李治坐在龙椅上,他只感觉眼前一亮,这位天子注视着这个叫李义府的人,以前就觉得他有些不服不忿的劲头,如今一看,此人果然也是守这些关陇贵族压迫已久,只不过爆发了而已。
李治心里不由得感叹,这些五姓七望们把持朝堂,寒门官员是再也忍无可忍了。呵呵,好,很好,他要的就是这样。
这时,一旁又站出来一个人,李治一看,原来是许敬宗,此人同样出身非顶级士族,同样一直受排挤。
“陛下,武昭仪为陛下诞育皇子公主,劳苦功高,理应得到嘉奖才是,不能因为封号不符合某些人的意,就要处罚陛下的后妃,这简直就是僭越。请陛下对这些威逼天子的官员予以治罪。
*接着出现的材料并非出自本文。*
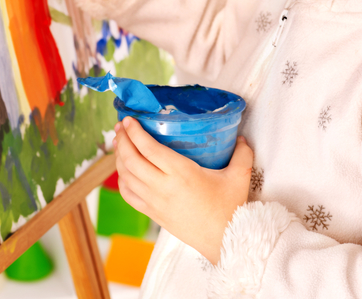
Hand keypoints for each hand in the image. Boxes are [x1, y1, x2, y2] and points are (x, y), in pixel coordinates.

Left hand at [113, 116, 253, 264]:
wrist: (224, 240)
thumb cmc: (230, 208)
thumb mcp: (240, 176)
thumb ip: (242, 153)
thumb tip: (241, 137)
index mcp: (182, 173)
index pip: (149, 148)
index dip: (135, 132)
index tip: (128, 119)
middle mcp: (163, 186)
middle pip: (132, 160)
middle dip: (122, 140)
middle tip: (120, 126)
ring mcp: (155, 202)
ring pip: (126, 177)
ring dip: (119, 158)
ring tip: (119, 143)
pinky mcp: (154, 214)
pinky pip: (129, 195)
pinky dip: (122, 180)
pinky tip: (124, 171)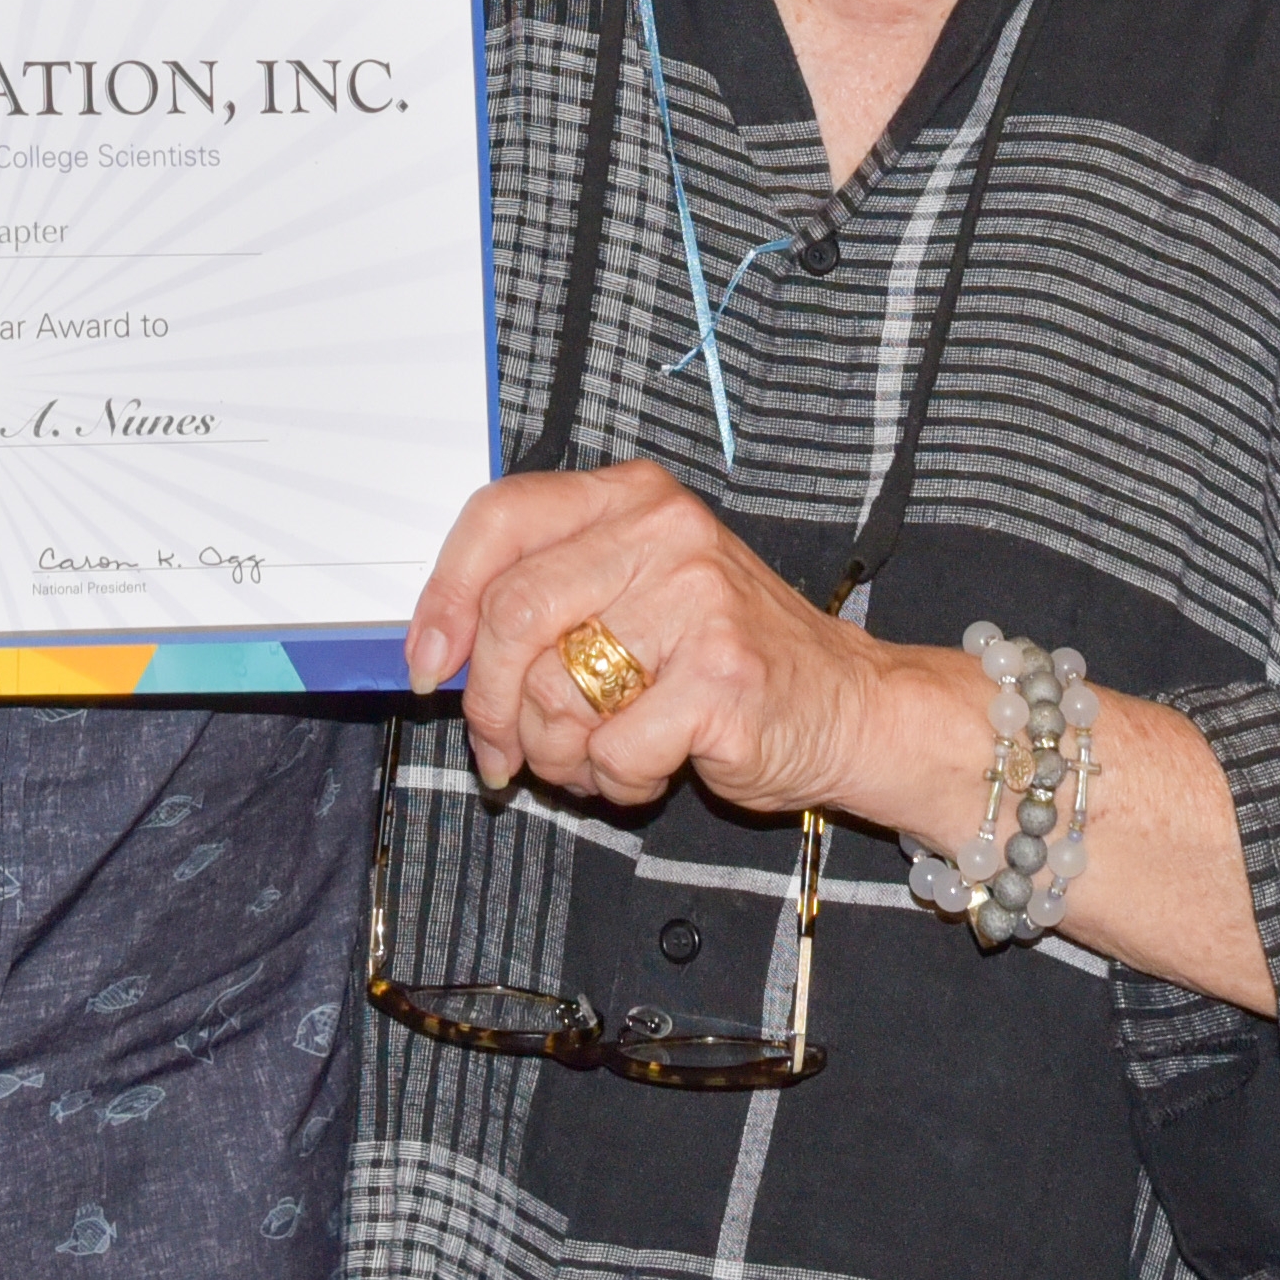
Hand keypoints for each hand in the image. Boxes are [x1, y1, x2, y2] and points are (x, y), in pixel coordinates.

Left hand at [404, 463, 933, 822]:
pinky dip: (614, 782)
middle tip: (497, 752)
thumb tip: (439, 649)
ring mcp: (698, 603)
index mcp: (635, 498)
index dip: (443, 597)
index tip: (426, 663)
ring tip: (595, 755)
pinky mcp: (721, 678)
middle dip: (487, 704)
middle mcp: (666, 533)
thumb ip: (550, 595)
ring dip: (557, 753)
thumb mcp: (639, 591)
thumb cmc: (727, 658)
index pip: (499, 518)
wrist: (853, 708)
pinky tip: (652, 766)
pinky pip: (611, 750)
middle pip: (511, 615)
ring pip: (553, 691)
”
褚遂良大吼:“大胆许敬宗,竟然口出悖谬之言!”
“我悖谬?呵呵,我看你们才悖谬!你们这是没把陛下放在眼里!”
“没错!”
“你胡说,你们这些寒门官员懂什么!”
......
一时之间,朝堂之上沸腾起来,犹如掉进了鸡鸭互市一般。
李治也不说话,依旧这样静静看着底下的官员,一个一个吵得面红耳赤,恨不得上去肉搏,全都没有了往日的体面,从而露出人性中最真实的一面。
小雷子在旁边眉头紧皱,他简直看得目瞪口呆,这群人......还是平日里那些衣冠楚楚的大人们吗?怎么都变成市井无赖了!
许久,这些人吵累了,猛然意识到这里是朝堂啊,上面还坐着天子。
他们立即脸色骤变,全都跪在了地上,齐声呼喊:“陛下恕罪,陛下恕罪!”
“臣等殿前失仪,请陛下治罪!”
“陛下息怒!”
......
长孙无忌也不得不清醒了过来,他刚才确实被李义府和许敬宗这两个家伙气坏了,甚至忘记了这是在朝堂上,竟然堂而皇之地和这两个人吵了起来,哎,自己是何等身份啊,竟然被这种寒门官员气得失了体统,真的是......不可饶恕啊!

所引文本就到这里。